I think there's a valid point there, though. Anarchy, as we envision it, is as much a thing of institutions as it is of the actual absence of the state. The most honest way to say it is probably: "In the absence of established institutions, this is how anarchy begins."

It's an important reminder in that respect. An honest anarchist must either put building the institutions first and smashing the state second, or else must be willing to conscience a bloody smash-and-grab interval between state and anarchy.

It's too easy to forget that anarchy, like the state, is a thing that must be built.


William J. Stepp - 8/31/2005

Exactly, it's not a test case in which anarchy fails. And it's not like the state is working all that well either. Are the cops protecting the property of the shops that are being looted?
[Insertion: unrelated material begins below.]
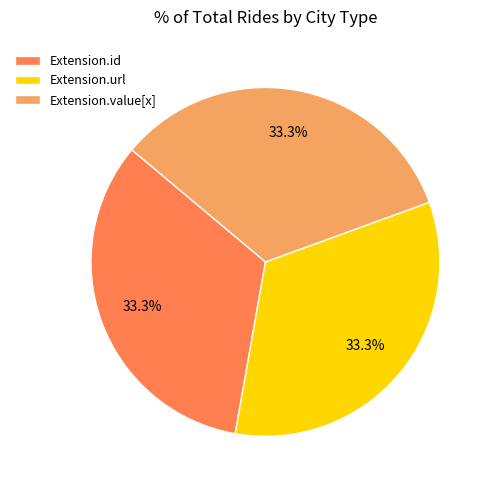

Combined, what portion of the pie is Extension.id and Extension.url?

66.7%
Are the traffic lights and the rest of the government infrastructure working?
Perhaps an analogy would be an anti-scientific Luddite who claims that a scientific experiement can't work in the wake of an earthquake that destroys the lab in which it's being carried out. Under normal conditions, the experiment might well work and could at least be tried.


Roderick T. Long - 8/31/2005

I just know someone out there is eventually going to say "See? This is what anarchy is really like, that's why we need the state."

It'll be a bad argument, of course. The anarchist claim is that voluntary institutions can supply order in the absence of the state. A catastrophe that smashes the entire institutional infrastructure is not exactly a test case of anarchy.


Sudha Shenoy - 8/31/2005

Police as well as people looted shops. But police by themselves could've done nothing. If people acted on this rule _universally_, then any exchange -- division of labour, specialisation -- would be possible only in the narrowest, face-to-face situations. This would be a gradual reversal to earlier kinds of circumstances. Conversely, since the US in the late 20th century does in fact exhibit an extremely minute specialisation, this means that people do not, as a general rule, loot property.